1 - RELEVANT INFORMATION :
In these times of globalisation, speeds have gone up and distances
have become smaller. Technical progress and individualization
have made man more independent and more aloof. […]
Modern man does not seem to be greatly interested in his fellow
humans. Today people are mainly concerned about themselves.
We tend to look away from the other and shut our eyes and ears
to the environment. Sometimes even neighbours are strangers
nowadays. People speak to one another without having a conversation,
look at other people without actually seeing them.
They communicate through fast short messages. Our society is
becoming more and more individualistic. Personal freedom has
become unrelated to solidarity with the community. But without
a certain sense of “togetherness” our existence is becoming
empty. That emptiness cannot be filled by virtual get-togethers;
on the contrary, distances are increasing. The ideal of the liberated
individual has reached its end point. We must try to find a
way back to what unites us. BY Queen Beatrix
2 - FACEBOOK DEPRESSION
Medical practitioners now observe depression in teenagers
that is not brought on by typical teen angst, but by Facebook.

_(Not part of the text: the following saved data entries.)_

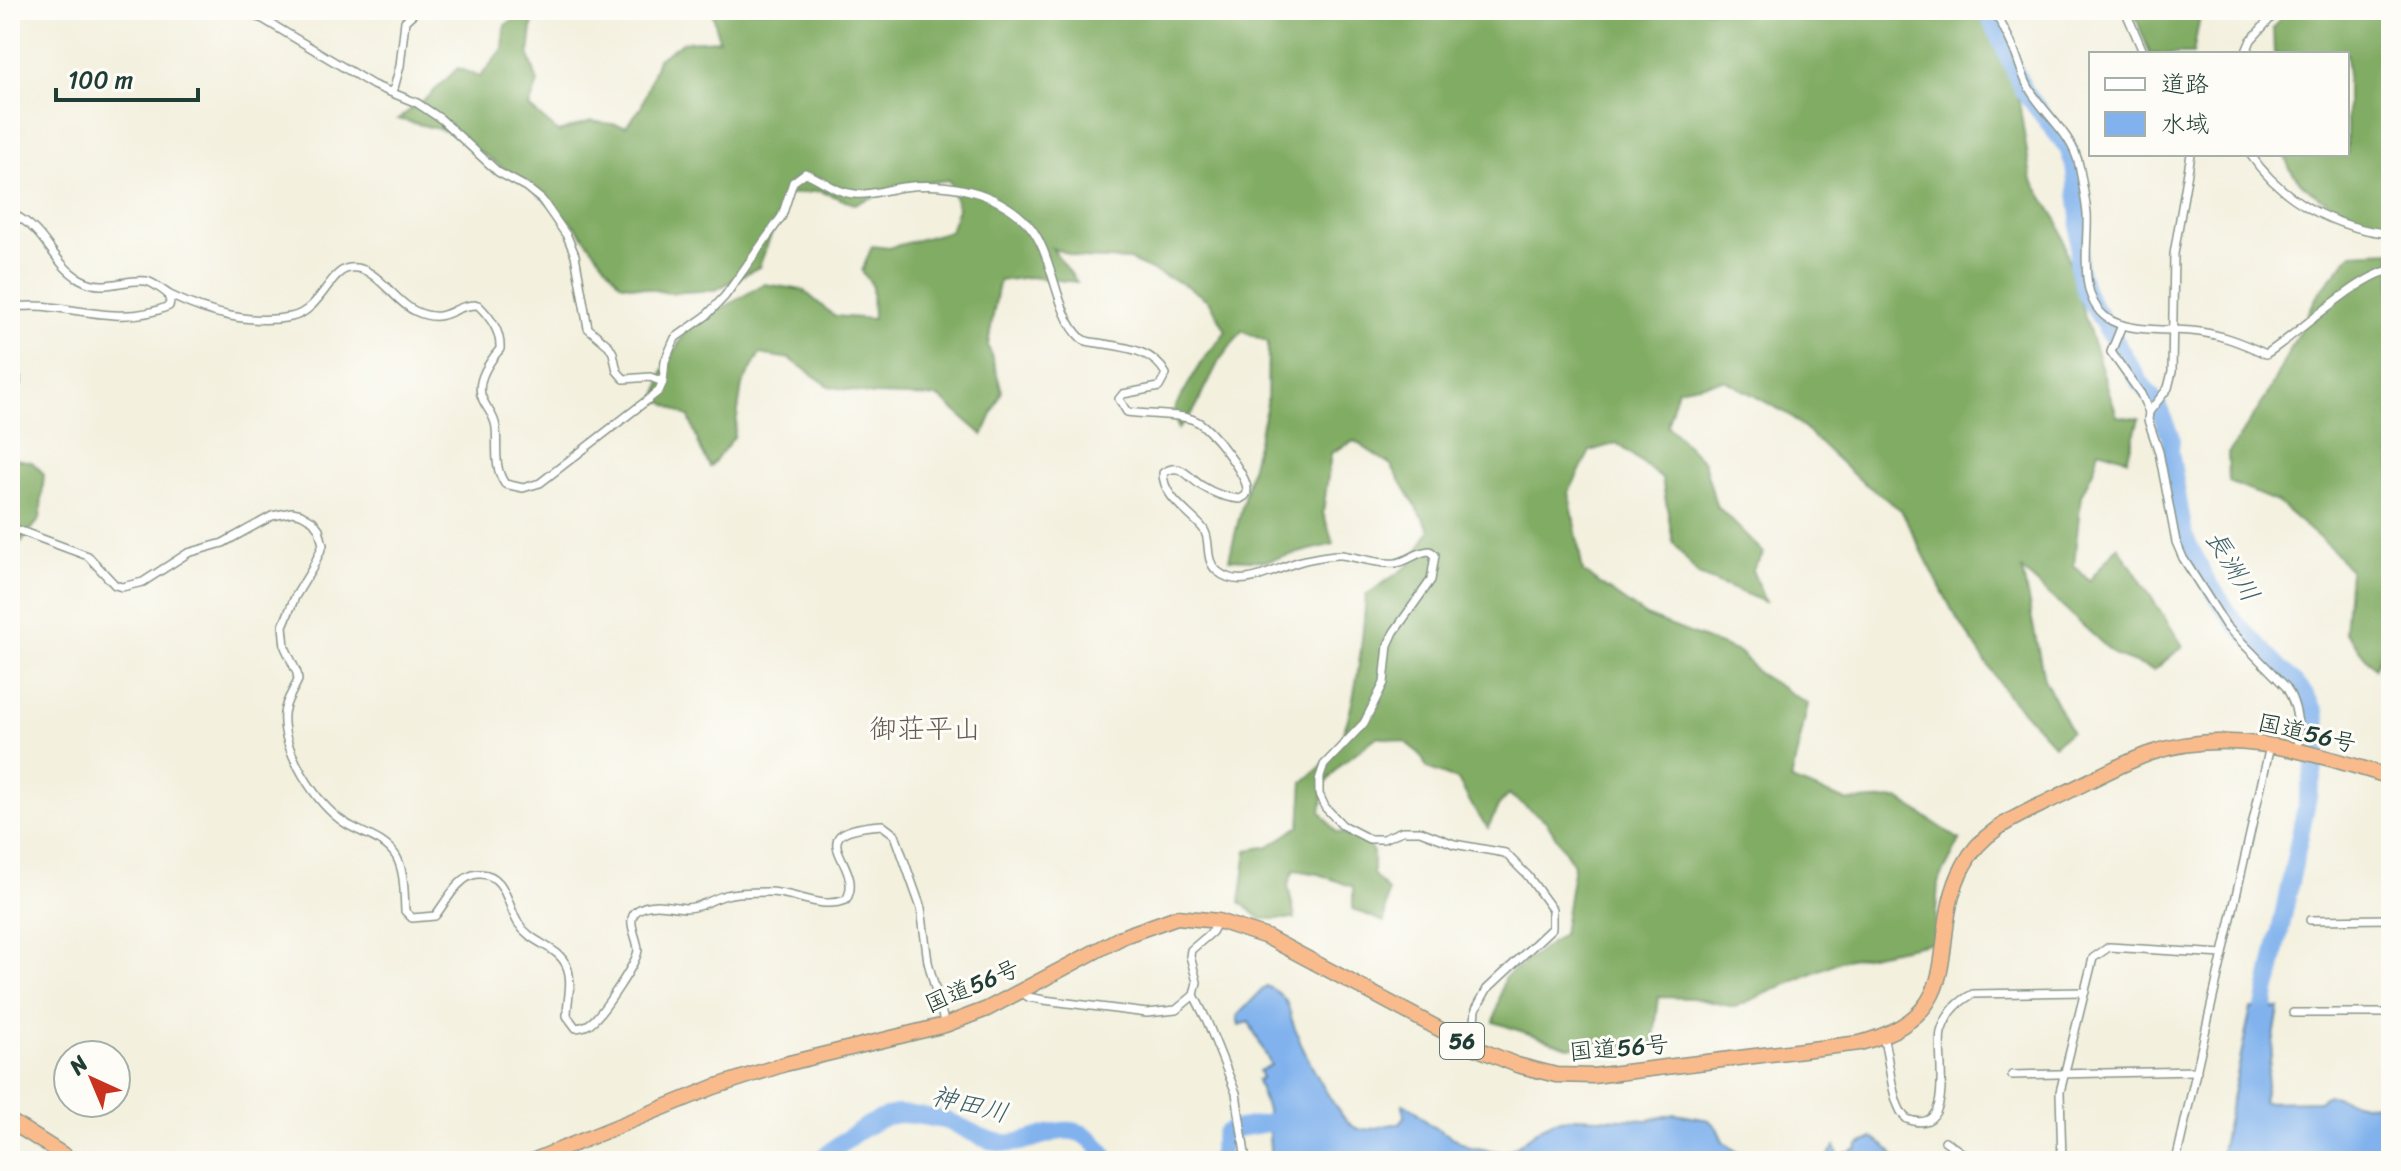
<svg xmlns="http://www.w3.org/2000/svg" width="2401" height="1171" font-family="Sriracha,'Klee One',sans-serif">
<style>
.forest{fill:#81ac64;stroke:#50744c;stroke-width:2}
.water{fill:#81b2ed;stroke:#507890;stroke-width:2}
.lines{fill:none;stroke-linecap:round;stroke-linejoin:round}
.river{stroke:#81b2ed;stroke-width:18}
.street-casing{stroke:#899689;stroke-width:10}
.highway-casing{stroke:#899689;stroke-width:17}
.street{stroke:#fff;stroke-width:7}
.highway{stroke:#fabb8c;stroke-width:14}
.labels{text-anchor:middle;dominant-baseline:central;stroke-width:6;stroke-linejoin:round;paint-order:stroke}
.shield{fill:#fdfcf7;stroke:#62766e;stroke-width:2}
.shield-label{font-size:22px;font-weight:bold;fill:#1f3d34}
.street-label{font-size:24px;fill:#1f3d34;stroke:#fdfcf7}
.water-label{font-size:26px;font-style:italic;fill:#3c606c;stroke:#fdfcf7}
.quarter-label{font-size:28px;fill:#665b52;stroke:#fdfcf7}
</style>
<rect width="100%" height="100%" fill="#fdfcf7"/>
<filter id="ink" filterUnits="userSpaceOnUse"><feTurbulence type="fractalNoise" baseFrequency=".0125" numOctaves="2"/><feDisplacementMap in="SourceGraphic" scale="16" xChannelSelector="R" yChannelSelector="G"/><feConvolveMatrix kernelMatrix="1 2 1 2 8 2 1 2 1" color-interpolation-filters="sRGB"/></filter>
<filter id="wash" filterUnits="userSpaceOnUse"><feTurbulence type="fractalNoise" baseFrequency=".006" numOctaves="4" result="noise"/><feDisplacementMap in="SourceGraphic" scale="32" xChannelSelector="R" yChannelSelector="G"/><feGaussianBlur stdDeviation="1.8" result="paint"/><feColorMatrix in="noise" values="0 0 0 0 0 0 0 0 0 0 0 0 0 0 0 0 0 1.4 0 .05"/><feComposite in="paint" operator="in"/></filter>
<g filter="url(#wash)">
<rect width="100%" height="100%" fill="#f3f0de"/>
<g class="forest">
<path d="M 530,10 L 534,10 L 529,55 L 538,83 L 529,107 L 558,132 L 591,121 L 626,126 L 641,108 L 658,59 L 683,42 L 719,40 L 713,14 L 715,10 L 1977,10 L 2018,95 L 2031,178 L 2059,223 L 2075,286 L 2117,416 L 2139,419 L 2127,459 L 2099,450 L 2094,469 L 2081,495 L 2074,565 L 2089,581 L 2118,546 L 2183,646 L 2154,670 L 2116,656 L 2022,570 L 2044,679 L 2071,731 L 2054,745 L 2006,693 L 1952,610 L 1901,510 L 1857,478 L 1790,415 L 1725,380 L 1678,389 L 1667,425 L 1704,462 L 1716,505 L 1764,553 L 1752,570 L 1765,602 L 1698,575 L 1673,542 L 1662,479 L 1617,443 L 1590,451 L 1569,492 L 1583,572 L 1646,616 L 1741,653 L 1758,673 L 1808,704 L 1791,780 L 1847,801 L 1899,799 L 1960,840 L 1938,883 L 1934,942 L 1840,961 L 1735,1007 L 1692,998 L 1659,997 L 1653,1045 L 1568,1047 L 1494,1022 L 1504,978 L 1563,934 L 1574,865 L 1546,821 L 1508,794 L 1498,806 L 1488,828 L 1475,811 L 1458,780 L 1427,768 L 1420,754 L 1405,742 L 1378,736 L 1341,764 L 1325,784 L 1321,812 L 1336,832 L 1364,838 L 1373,852 L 1373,874 L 1388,891 L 1384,922 L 1353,909 L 1353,887 L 1319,874 L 1294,870 L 1288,885 L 1295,919 L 1261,919 L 1240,902 L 1247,850 L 1269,846 L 1300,826 L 1303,782 C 1312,774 1323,766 1330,757 C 1356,727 1363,634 1366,595 L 1408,566 L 1430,530 L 1391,465 L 1354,441 L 1331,453 L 1323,513 L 1334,544 L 1266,561 L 1229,559 L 1267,404 L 1268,342 L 1242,331 L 1219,361 L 1195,409 L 1178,429 L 1174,409 L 1202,361 L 1226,331 L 1210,302 L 1187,286 L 1129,260 L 1080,258 L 1052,248 L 1077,282 L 1029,277 L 999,281 L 988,345 L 1002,391 L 983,435 L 939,397 L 873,395 L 829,386 L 790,359 L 760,354 L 742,385 L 734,437 L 710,467 L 701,450 L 689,417 L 657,399 L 663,371 L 687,329 L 764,284 L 803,290 L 834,316 L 873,319 L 872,285 L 862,271 L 872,246 L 889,248 L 950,231 L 958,208 L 949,180 L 905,185 L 854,204 L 820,191 L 786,195 L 759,267 L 715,290 L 669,293 L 620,283 L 576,227 L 527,184 L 450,132 L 398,119 L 430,95 L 458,68 L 480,77 L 503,49 L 505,25 Z"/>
<polygon points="2133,10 2201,10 2193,54 2150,54"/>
<path d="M 2286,10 L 2391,10 L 2391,228 C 2358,217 2290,193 2285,154 L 2347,154 L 2347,54 L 2274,54 L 2273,28 Z"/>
<polygon points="2391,251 2391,626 2375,668 2345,632 2350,571 2331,548 2277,502 2229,482 2228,454 2265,399 2318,294 2352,253"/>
<polygon points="10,458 32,462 44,474 40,519 10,555"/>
</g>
<g class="water">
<path d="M 1266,986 C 1273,989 1280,993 1285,1000 C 1290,1007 1290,1016 1293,1023 C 1300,1046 1336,1118 1356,1128 C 1367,1134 1385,1123 1398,1124 L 1404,1117 L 1403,1104 L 1413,1108 L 1429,1124 L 1470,1147 L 1502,1152 L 1514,1148 L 1542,1127 L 1555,1121 L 1576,1117 L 1648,1120 L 1675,1114 L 1709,1120 L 1717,1128 L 1723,1141 L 1748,1161 L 1271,1161 L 1267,1110 L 1257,1080 L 1262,1078 L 1259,1071 L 1271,1065 L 1249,1022 L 1239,1025 L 1237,1016 Z"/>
<polygon points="2251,1008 2279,1008 2263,1102 2319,1101 2327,1095 2367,1105 2381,1104 2389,1107 2391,1161 2219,1161"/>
<polygon points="1873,1138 1890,1150 1898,1161 1824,1161 1835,1146 1839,1156 1857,1149 1858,1145"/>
</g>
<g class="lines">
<g class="river">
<polyline points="1986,10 2024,91 2068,148 2074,165 2080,217 2078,266 2085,293 2140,382 2156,402 2171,438 2170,451 2184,535 2204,576 2234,621 2302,691 2316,712 2319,734 2314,768 2259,1031"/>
<path d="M 818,1161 C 838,1146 873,1116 898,1114 C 909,1114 936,1118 947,1121 C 966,1127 983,1142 1005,1143 C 1029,1145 1054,1126 1077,1132 C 1092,1136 1100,1149 1108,1161"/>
<polyline points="1219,1161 1225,1134 1233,1129 1280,1121"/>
</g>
</g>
</g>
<g filter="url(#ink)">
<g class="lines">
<g class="street-casing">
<g id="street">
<polyline points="233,10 263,19 373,85 417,103 441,119 498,172 526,187 542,200 567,236 575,255 588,328 609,346 613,353 617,371 624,379 650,377 663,382"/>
<path d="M 1994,10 C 1999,21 2006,31 2011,43 C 2018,57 2021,74 2029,88 C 2044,115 2072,133 2079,165 C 2082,180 2085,197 2087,213 C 2089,245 2075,302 2112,321 C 2134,332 2167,329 2191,331 C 2218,333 2242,343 2266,354 C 2299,333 2358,276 2391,270"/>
<polyline points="2125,10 2144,54"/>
<polyline points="2245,54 2251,40 2278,10"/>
<polyline points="393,92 400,66 405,21 417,10"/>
<path d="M 2250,154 C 2282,201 2335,228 2391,234"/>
<path d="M 10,212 C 19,217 28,222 35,230 C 50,245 60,268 80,279 C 105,293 123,278 146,281 C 156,283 163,292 172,296 C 207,313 252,325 291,317 C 321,311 329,270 350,268 C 376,265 393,301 415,311 C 448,326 451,304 478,305 C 490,317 501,331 500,349 C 489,362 474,383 483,400 C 488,411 495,416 496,428 C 498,449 493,466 505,484 L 523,488 L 540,483 L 659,391 L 663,382 L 665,361 L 675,338 L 706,316 L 725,296 L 782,216 L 793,182 L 805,173 C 822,179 836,193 855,194 C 870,196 887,189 903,187 C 946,182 995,190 1027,223 C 1054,251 1054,313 1081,338 C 1085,342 1091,342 1098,343 C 1123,347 1153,349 1166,374 L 1159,387 L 1123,394 L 1119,399 L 1127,412 C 1147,415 1179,413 1196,421 C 1209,426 1248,476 1247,490 C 1247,496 1245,496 1240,499 C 1227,498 1213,493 1202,486 C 1187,477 1181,461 1163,473 C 1163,496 1186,510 1201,526 C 1213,538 1203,559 1217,571 C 1243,593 1277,566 1305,560 C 1316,558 1330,554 1341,555 C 1359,557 1378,565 1396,563 C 1409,561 1418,551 1430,551 L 1435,555 L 1431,580 L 1394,632 L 1388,645 L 1384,683 L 1364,723 L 1324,765 L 1319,780 L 1319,794 L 1325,807 L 1342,825 L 1369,839 L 1383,839 L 1402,831 L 1420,831 L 1454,844 L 1505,853 L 1528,876 L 1552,909 L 1552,928 L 1487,989 L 1476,1009 L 1473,1047"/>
<path d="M 10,306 C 23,307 36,305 49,307 C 89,311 129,324 169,306 L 170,302 L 168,295"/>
<path d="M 2122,325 L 2111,352 L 2141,394 L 2149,412 L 2148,420 L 2159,452 L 2176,542 L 2183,558 L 2226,626 L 2286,687 C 2298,706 2300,726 2297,749"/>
<polyline points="10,370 17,377 17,383 10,393"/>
<polyline points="2149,412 2168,388 2172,372 2174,254 2191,154"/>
<path d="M 10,527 L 88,556 L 115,585 L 122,587 L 143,582 L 188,553 L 223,543 L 272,516 L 292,512 L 301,514 L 313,521 L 319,529 L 323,545 L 312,569 L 295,597 L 283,626 L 285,647 L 297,673 L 298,680 C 293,692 285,701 284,714 C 281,749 316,804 345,823 C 362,834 384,838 396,856 C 405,872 404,893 405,911 L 412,918 L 435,916 C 446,902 459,875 478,874 C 506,872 507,906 518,923 C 533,946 558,945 567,967 C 573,982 567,1001 567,1016 L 576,1028 C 583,1027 588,1026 593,1021 C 603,1012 637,963 638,950 C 638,937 624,919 638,910 C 651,901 671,907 685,908 C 701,908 711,899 726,895 C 738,892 756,892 768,892 C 795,892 819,910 846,900 C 868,865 792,831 882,825 L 895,835 L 921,908 L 928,962 L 945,1025"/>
<polyline points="2310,920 2391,919"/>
<polyline points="1021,992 1028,997 1044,1000 1147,1013 1176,1010 1194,995 1197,982 1190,956 1191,950 1212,932 1218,921"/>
<polyline points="1194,995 1207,1021 1236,1093 1246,1161"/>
<polyline points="2293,1013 2391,1013"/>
<path d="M 1883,1037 C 1890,1059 1891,1107 1907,1119 C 1957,1138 1936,1054 1941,1032 C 1946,1015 1957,1002 1973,994 L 2085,992"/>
<polyline points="2012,1075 2197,1071"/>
<polyline points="2386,1087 2391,1055"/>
<polyline points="1945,1141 1965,1155 1981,1161"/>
<polyline points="2062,1161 2060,1092 2093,958 2109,947 2223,954"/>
<polyline points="2176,1161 2270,746"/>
</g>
</g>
<g class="highway-casing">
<g id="highway">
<polyline points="10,1121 73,1161"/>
<path d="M 532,1161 L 714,1087 L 785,1064 L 945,1025 L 987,1009 L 1124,936 L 1177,917 L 1218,921 L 1267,937 L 1473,1047 L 1517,1065 L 1556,1075 L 1593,1076 L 1860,1043 C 1975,1012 1924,939 1964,865 C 1982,829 2021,815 2055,798 C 2086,783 2116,766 2148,754 C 2231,725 2311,753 2391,777"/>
</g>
</g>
<use href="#street" class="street"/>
<use href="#highway" class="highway"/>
</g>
</g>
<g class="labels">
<rect class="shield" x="1440" y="1023" width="44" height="36" rx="6"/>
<g class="shield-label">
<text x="1462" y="1041">56</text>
</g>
<g class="street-label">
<text transform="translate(2307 733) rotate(13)">国道56号</text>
<text transform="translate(972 986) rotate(-23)">国道56号</text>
<text transform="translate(1619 1048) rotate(-5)">国道56号</text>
</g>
<g class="water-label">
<text transform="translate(2233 566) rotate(59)">長洲川</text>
<text transform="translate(970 1104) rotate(14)">神田川</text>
</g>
<g class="quarter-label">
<text x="925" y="728">御荘平山</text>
</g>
</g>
<rect width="2401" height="1171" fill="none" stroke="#fdfcf7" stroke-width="40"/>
<rect x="2089" y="52" width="260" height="104" fill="#fdfcf7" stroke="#a4b0a9" stroke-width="2"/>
<rect x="2105" y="78" width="40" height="12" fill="#ffffff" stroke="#a4b0a9" stroke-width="2"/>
<text x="2161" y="92" font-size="24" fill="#1f3d34">道路</text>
<rect x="2105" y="112" width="40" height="24" fill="#81b2ed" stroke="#a4b0a9" stroke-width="2"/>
<text x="2161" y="132" font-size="24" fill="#1f3d34">水域</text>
<g transform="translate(92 1079) rotate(316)"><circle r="38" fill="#fdfcf7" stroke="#a4b0a9" stroke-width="2"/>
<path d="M0-6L14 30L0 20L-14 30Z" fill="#c8321e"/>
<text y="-12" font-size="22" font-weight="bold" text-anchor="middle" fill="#1f3d34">N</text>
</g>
<path d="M56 88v12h142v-12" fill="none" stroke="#1f3d34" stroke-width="4"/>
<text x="68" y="88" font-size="24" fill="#1f3d34" stroke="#fdfcf7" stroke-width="6" paint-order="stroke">100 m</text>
</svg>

Researchers coin this symptom “Facebook Depression,” and
teens who experience it are at risk of isolation and depression
and may turn to inappropriate online resources that promote
substance abuse, unsafe sexual practices, or aggressive
or destructive behaviors. Unless parents monitor their child’s
Facebook usage and ensuing behavior, they won’t know their
child is depressed.
Source: Diagnosis: Social Media Syndrome (2011)
3 -ADDICTION IN THE ATTENTION DEFICIT ECONOMY
Our feelings with regard to social media are best characterized
by ambivalence. This is only natural, for we intensify
our own behavior by means of social media. We may aim to
create as much co-operation as we like, but in many cases
the behavioral intensification ends in a caricature rather
than anything else. As we know, much social media behavior
is not particularly intentional. Most of its manifestations
are outpourings: status updates, feel-goods or feel-bads.
For the most part, social media behavior is letting oneself
be carried along by a gulf stream of new incentives: “social
interaction on top of social communication”, as the English
Wikipedia aptly puts it. This may all too easily evoke a feeling
of inspirational serendipity, and that subjective experience
is a major reason why social media behavior is turning
into social media addiction. In a positive case, that behavior
or addiction intensifies the intended focus and flow, in a
negative case the opposite is true — when it distracts us
from what we should really be occupied with.
4- SOCIAL MEDIA IMAGE
Because we register everything and do not need to remove it, we
are approaching a turning point where viewing our photos and
reading all the opinions we leave behind on the Internet consume
more time than the life that remains to us. […] We keep
things not because they are memorable moments but because
we do not dare to lose a moment. We are increasingly afraid to
lose our importance if we are not constantly experiencing special
moments and are showing that to others. […] While we are
attempting to find ever-more moments and to store them, we
are changing into spectators of our own lives. We are watching
rather than actually experiencing. […]
The memory becomes more important than the actual experience
of the moment, while we build digital walls around us. The
new human being is no longer the leading actor but a voyeur
in his or her own life. […] Exactly because we are converting
everything into something memorable, each moment becomes
less valuable than the next one. We consistently seek the confirmation
of a moment that is even more beautiful and significant
than the previous one. But if everything becomes equally important,
everything gradually becomes equal to nothing.
We all have multiple identities. And that is not something that
is abnormal. It is just a part of being human. Identity is prismatic.
There are many lenses through which people view you.
We are all multifaceted people. Google and Facebook would
have you believe that you are a mirror. There is one reflection
that you have. […] But in fact we are more like diamonds. You
can look at people from any angle and you can see something
totally different and yet they are still the same.
According to Poole, we have arrived at a crossroads, where
we have to choose how we wish to deal with our online
identity. Should we opt for the path that Facebook and
Google have paved for us, or will we choose 4chan, the
path of anonymity, the path on which nothing is fixed, the
path where chaos rules?
What’s really at stake now is the ability to be creative and
expressive on the Internet. And I especially worry about young
people. Part of growing up is finding out who you are, what you
are passionate about, what you are interested in, being an idiot.
Making mistakes.
Poole is talking about identity and anonymity and about
creativity and expressiveness on the Internet. About being
human. In Poole’s view, if there is no longer anonymity on
the Internet, this will entail the death of creativity.